**What to produce**
Write out each of the lines below character for character, leaving out the pictures.

--*--

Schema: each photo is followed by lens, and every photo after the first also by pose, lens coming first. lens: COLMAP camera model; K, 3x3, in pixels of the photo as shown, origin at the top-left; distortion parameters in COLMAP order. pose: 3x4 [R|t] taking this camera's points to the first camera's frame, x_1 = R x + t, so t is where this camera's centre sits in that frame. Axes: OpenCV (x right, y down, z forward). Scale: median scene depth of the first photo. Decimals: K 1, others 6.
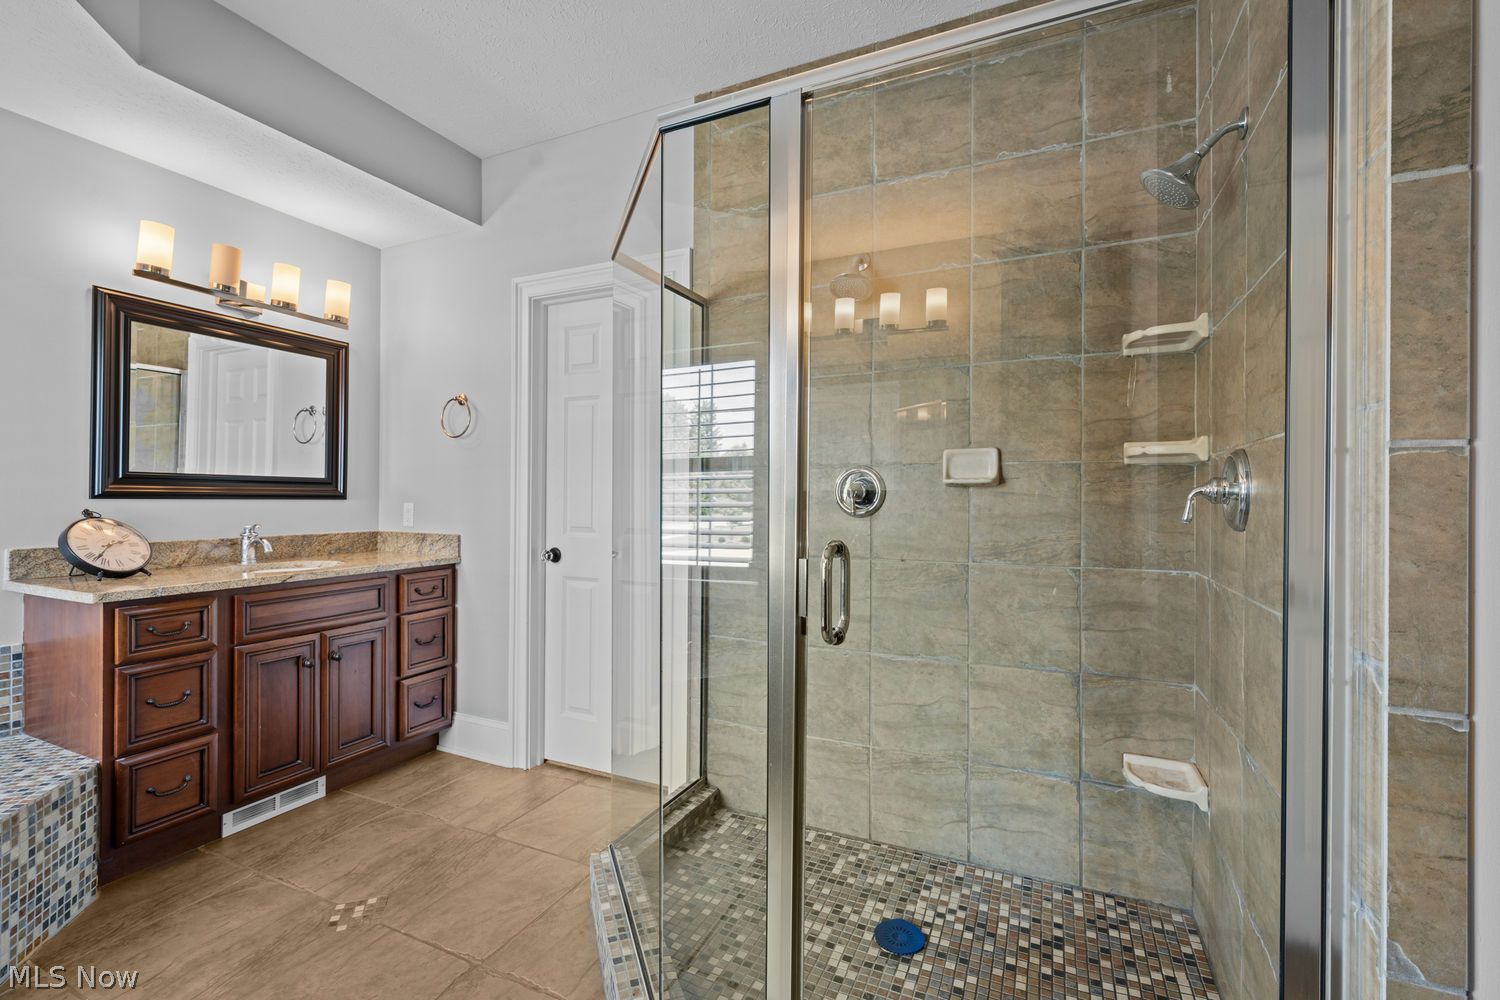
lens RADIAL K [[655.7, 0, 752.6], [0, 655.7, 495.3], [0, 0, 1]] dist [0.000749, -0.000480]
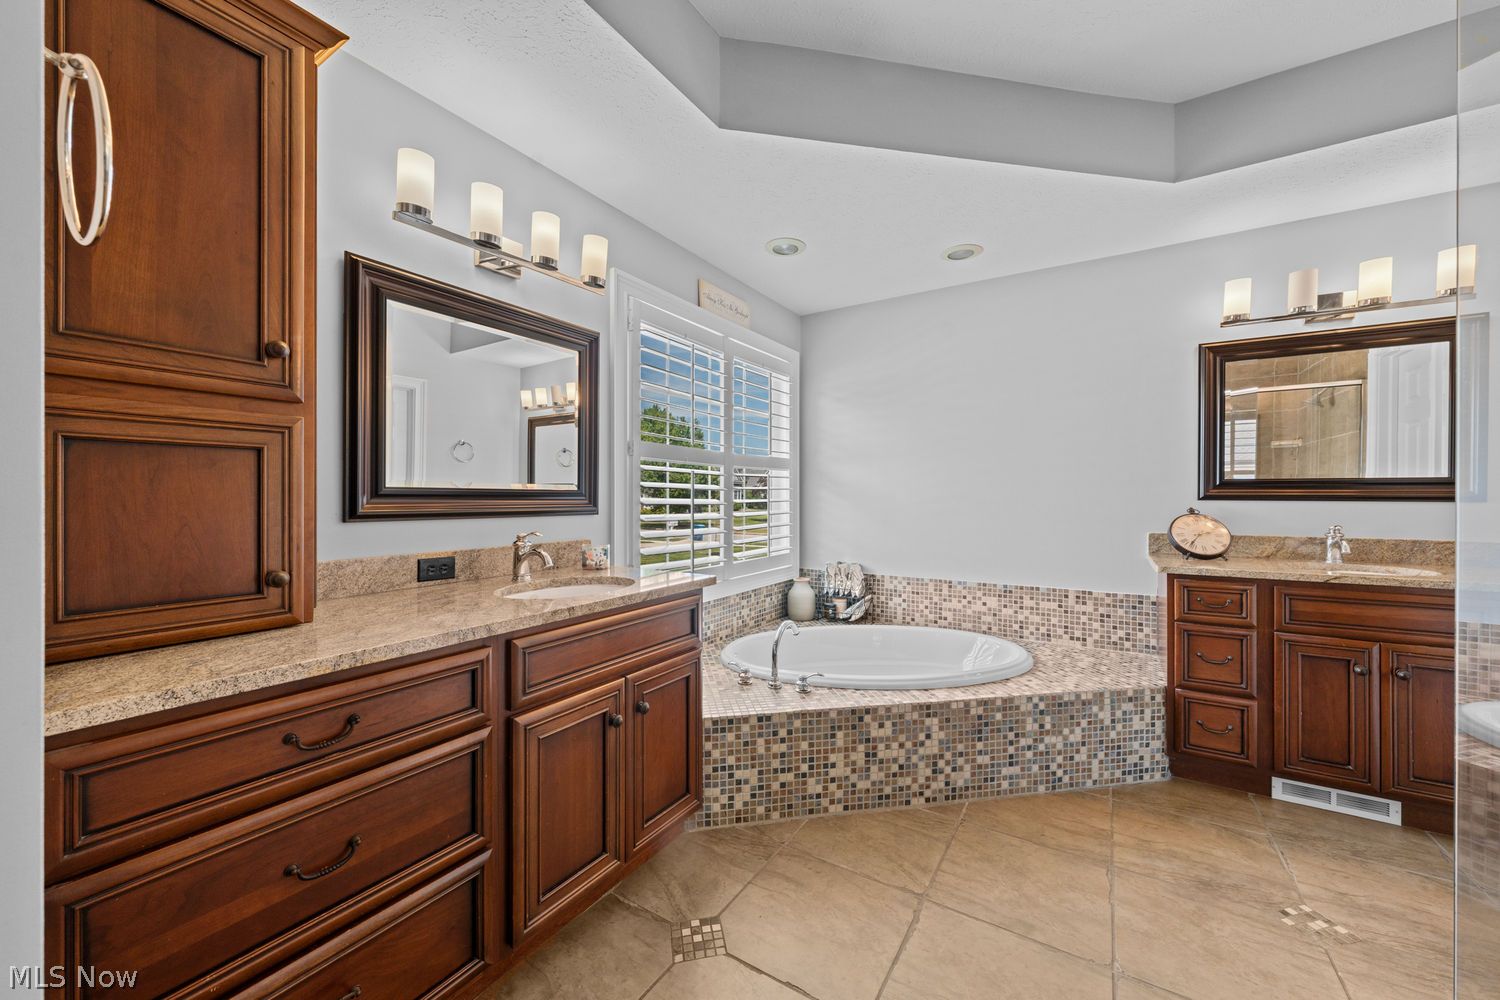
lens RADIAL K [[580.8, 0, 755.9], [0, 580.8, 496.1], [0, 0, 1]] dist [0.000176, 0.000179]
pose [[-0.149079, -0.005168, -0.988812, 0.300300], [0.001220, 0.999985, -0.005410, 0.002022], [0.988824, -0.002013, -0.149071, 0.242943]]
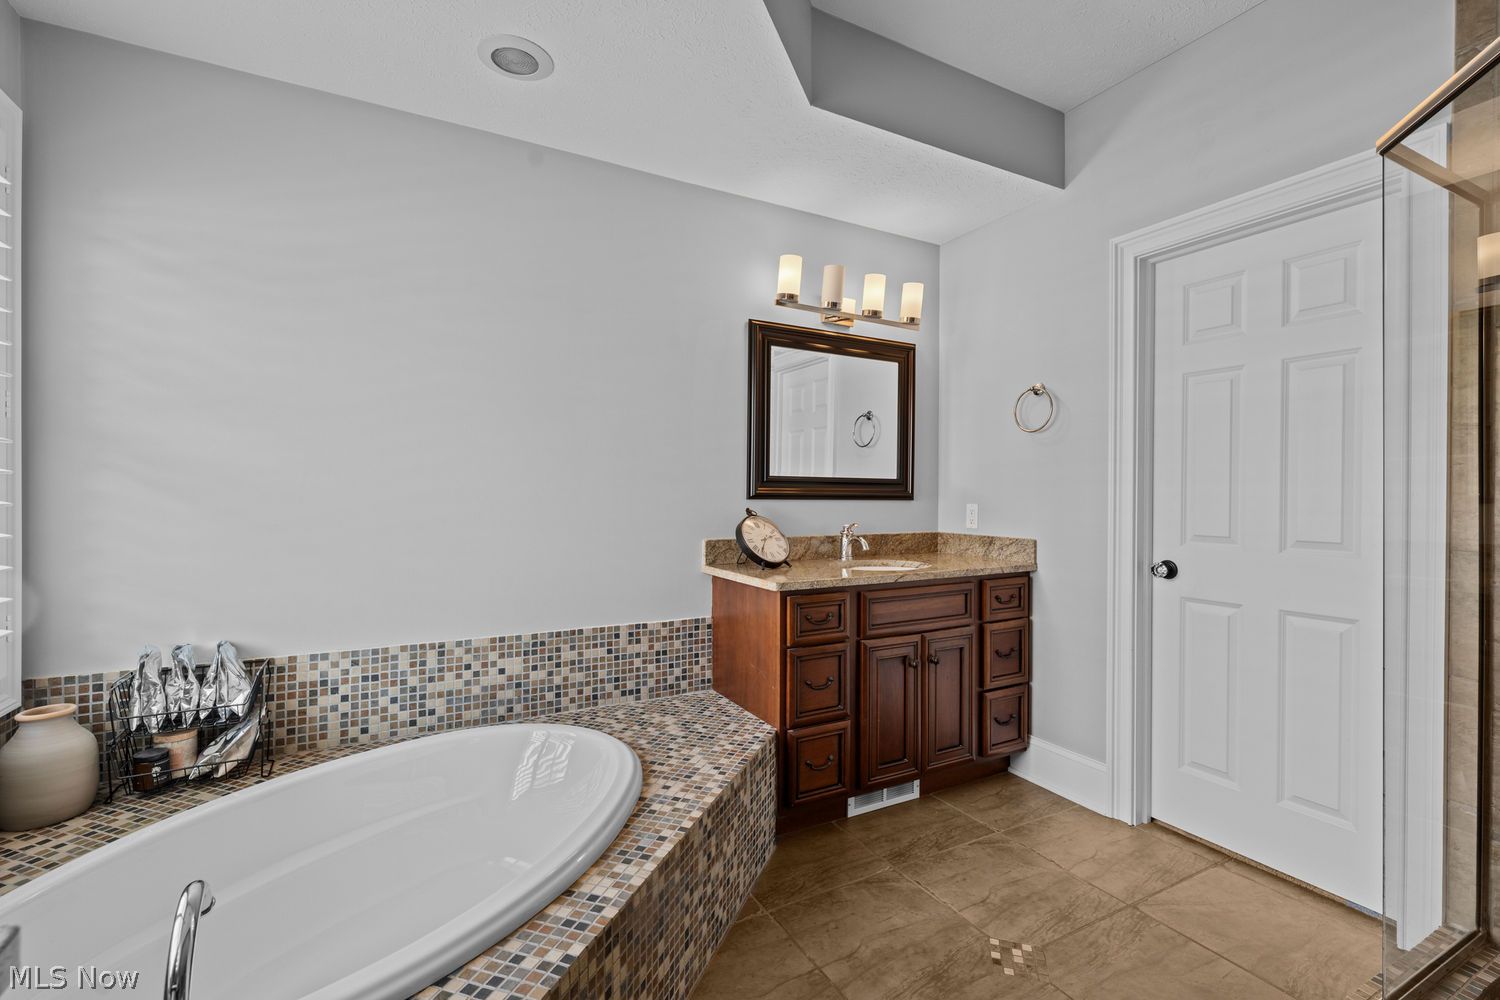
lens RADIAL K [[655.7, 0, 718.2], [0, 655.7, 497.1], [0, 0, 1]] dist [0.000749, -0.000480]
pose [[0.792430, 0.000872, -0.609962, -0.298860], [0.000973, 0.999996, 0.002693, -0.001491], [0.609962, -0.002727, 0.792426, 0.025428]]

--*--

**Answer area**
Schema: each photo is followed by lens, and every photo after the first also by pose, lens coming first. lens: COLMAP camera model; K, 3x3, in pixels of the photo as shown, origin at the top-left; distortion parameters in COLMAP order. pose: 3x4 [R|t] taking this camera's points to the first camera's frame, x_1 = R x + t, so t is where this camera's centre sits in that frame. Axes: OpenCV (x right, y down, z forward). Scale: median scene depth of the first photo. Decimals: K 1, others 6.
lens RADIAL K [[655.7, 0, 752.6], [0, 655.7, 495.3], [0, 0, 1]] dist [0.000749, -0.000480]
lens RADIAL K [[580.8, 0, 755.9], [0, 580.8, 496.1], [0, 0, 1]] dist [0.000176, 0.000179]
pose [[-0.149079, -0.005168, -0.988812, 0.300300], [0.001220, 0.999985, -0.005410, 0.002022], [0.988824, -0.002013, -0.149071, 0.242943]]
lens RADIAL K [[655.7, 0, 718.2], [0, 655.7, 497.1], [0, 0, 1]] dist [0.000749, -0.000480]
pose [[0.792430, 0.000872, -0.609962, -0.298860], [0.000973, 0.999996, 0.002693, -0.001491], [0.609962, -0.002727, 0.792426, 0.025428]]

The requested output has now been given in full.